↓↓↓
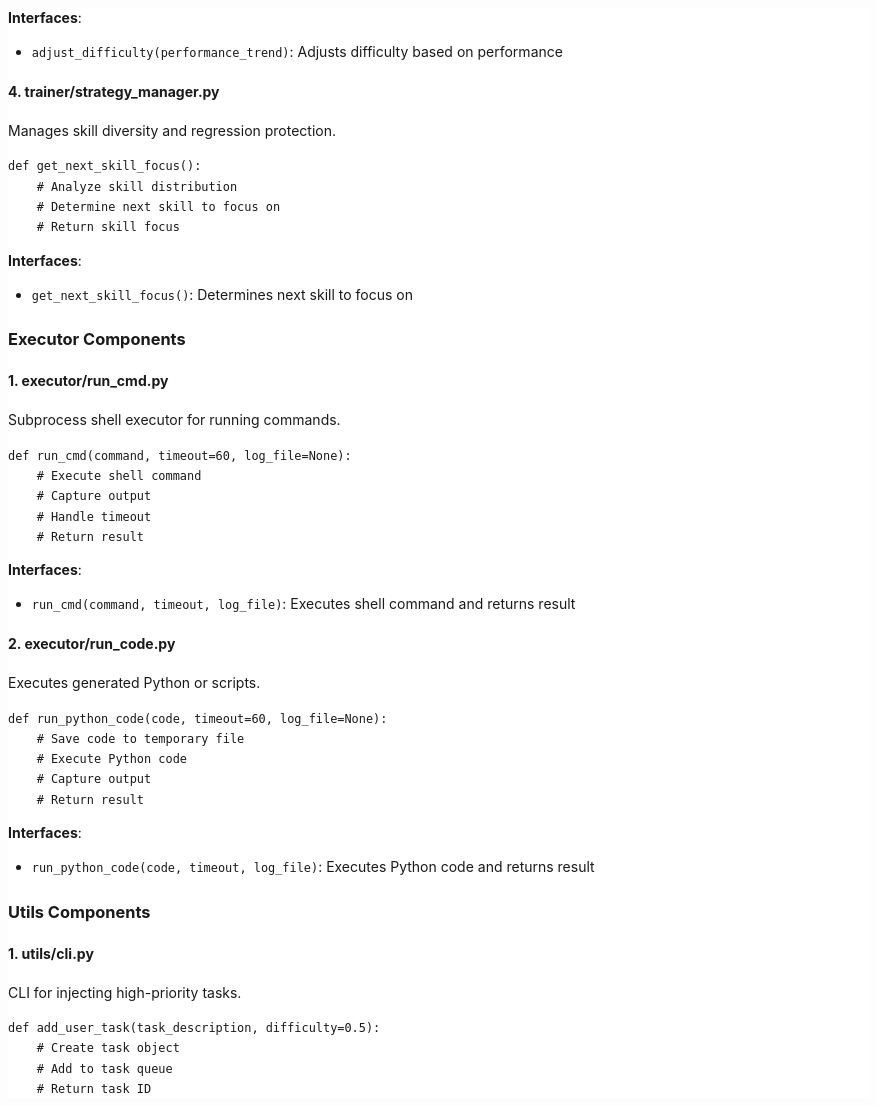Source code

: **Interfaces**:
- `adjust_difficulty(performance_trend)`: Adjusts difficulty based on performance

#### 4. trainer/strategy_manager.py

Manages skill diversity and regression protection.

```
def get_next_skill_focus():
    # Analyze skill distribution
    # Determine next skill to focus on
    # Return skill focus
```

**Interfaces**:
- `get_next_skill_focus()`: Determines next skill to focus on

### Executor Components

#### 1. executor/run_cmd.py

Subprocess shell executor for running commands.

```
def run_cmd(command, timeout=60, log_file=None):
    # Execute shell command
    # Capture output
    # Handle timeout
    # Return result
```

**Interfaces**:
- `run_cmd(command, timeout, log_file)`: Executes shell command and returns result

#### 2. executor/run_code.py

Executes generated Python or scripts.

```
def run_python_code(code, timeout=60, log_file=None):
    # Save code to temporary file
    # Execute Python code
    # Capture output
    # Return result
```

**Interfaces**:
- `run_python_code(code, timeout, log_file)`: Executes Python code and returns result

### Utils Components

#### 1. utils/cli.py

CLI for injecting high-priority tasks.

```
def add_user_task(task_description, difficulty=0.5):
    # Create task object
    # Add to task queue
    # Return task ID
```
↑↑↑
--- Work order ---
Your answer must be the full listing, word for word, minus any images.

--- Answer to this task ---
Source code

: **Interfaces**:
- `adjust_difficulty(performance_trend)`: Adjusts difficulty based on performance

#### 4. trainer/strategy_manager.py

Manages skill diversity and regression protection.

```
def get_next_skill_focus():
    # Analyze skill distribution
    # Determine next skill to focus on
    # Return skill focus
```

**Interfaces**:
- `get_next_skill_focus()`: Determines next skill to focus on

### Executor Components

#### 1. executor/run_cmd.py

Subprocess shell executor for running commands.

```
def run_cmd(command, timeout=60, log_file=None):
    # Execute shell command
    # Capture output
    # Handle timeout
    # Return result
```

**Interfaces**:
- `run_cmd(command, timeout, log_file)`: Executes shell command and returns result

#### 2. executor/run_code.py

Executes generated Python or scripts.

```
def run_python_code(code, timeout=60, log_file=None):
    # Save code to temporary file
    # Execute Python code
    # Capture output
    # Return result
```

**Interfaces**:
- `run_python_code(code, timeout, log_file)`: Executes Python code and returns result

### Utils Components

#### 1. utils/cli.py

CLI for injecting high-priority tasks.

```
def add_user_task(task_description, difficulty=0.5):
    # Create task object
    # Add to task queue
    # Return task ID
```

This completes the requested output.